I like this forecast hopefully it coming true.


----------



## JDMRoma (Jan 29, 2014)

When I saw Spring I was thinking Yuck But I could live with that forcast !


----------



## Savemeasammy (Jan 29, 2014)

I'd rather not think about spring just yet 


Sent from my iPhone using Tapatalk


----------



## BenedictGomez (Jan 29, 2014)

Accuweather just doomed us.


----------



## 4aprice (Jan 29, 2014)

BenedictGomez said:


> Accuweather just doomed us.



Agree with your assessment of Accuweather but don't think we are doomed. JB has been saying the same thing.   In the weather world December, January and February are considered winter so spring is only a month away.  As long as I can ski through April I don't care what its called.  March and April are my favorite times (and when I go the most) to ski so I'm looking forward to it.  


Alex

Lake Hopatcong, NJ


----------



## MadMadWorld (Jan 29, 2014)

Savemeasammy said:


> I'd rather not think about spring just yet
> 
> 
> Sent from my iPhone using Tapatalk



Why? Not like you are going to ski before that old man


----------



## BenedictGomez (Feb 28, 2014)

This is worth posting, via J.Bastardi.

This is projected snow depth,  INTO APRIL!!!!


----------



## bdfreetuna (Feb 28, 2014)

I believe it. The weather is planned out in advance and accuweather is definitely in on the gig.


----------



## BenedictGomez (Mar 2, 2014)

Throw another sixteen days on the barbie (at least).

No end to cold weather in sight, so the snowpack isnt going ANYWHERE! 
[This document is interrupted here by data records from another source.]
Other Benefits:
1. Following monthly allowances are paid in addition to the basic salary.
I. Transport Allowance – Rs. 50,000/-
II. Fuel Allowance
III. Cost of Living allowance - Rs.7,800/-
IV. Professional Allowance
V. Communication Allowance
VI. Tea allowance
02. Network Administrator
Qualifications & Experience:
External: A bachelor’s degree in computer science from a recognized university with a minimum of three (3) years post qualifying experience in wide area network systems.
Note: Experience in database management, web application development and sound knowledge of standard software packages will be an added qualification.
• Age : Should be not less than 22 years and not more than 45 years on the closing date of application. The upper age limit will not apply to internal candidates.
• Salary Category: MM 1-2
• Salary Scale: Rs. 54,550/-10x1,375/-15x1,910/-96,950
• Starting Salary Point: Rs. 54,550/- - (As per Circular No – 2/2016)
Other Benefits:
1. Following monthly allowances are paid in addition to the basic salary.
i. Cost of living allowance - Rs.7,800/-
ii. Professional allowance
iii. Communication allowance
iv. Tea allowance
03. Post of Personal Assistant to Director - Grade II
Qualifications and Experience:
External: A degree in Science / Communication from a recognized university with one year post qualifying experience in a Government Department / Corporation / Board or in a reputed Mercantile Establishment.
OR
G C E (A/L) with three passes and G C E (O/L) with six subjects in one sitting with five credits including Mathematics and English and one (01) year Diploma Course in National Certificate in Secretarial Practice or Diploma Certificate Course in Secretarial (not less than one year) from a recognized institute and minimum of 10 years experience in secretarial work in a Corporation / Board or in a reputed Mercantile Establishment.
   Barring a blowtorch, this could be one of those years where I get to plan a mid-April trip to n.VT.


----------



## ALLSKIING (Mar 2, 2014)

Yeah i'm not ready to even think about spring yet....


----------



## hammer (Mar 3, 2014)

Upside to the cold is that the snowpack will be preserved longer.  Downside to the cold is that barring additional snow or a warmup to at least seasonable conditions the snowpack will be hardpack.


----------



## Wavewheeler (Mar 3, 2014)

My daughter is coming home on March 15 for "Spring Break" and I told her that it looks like a ski trip is in the works if this cold weather keeps up. Who knows? Maybe a snowstorm too? One can only hope that these southern storms start going north there they SHOULD be.


----------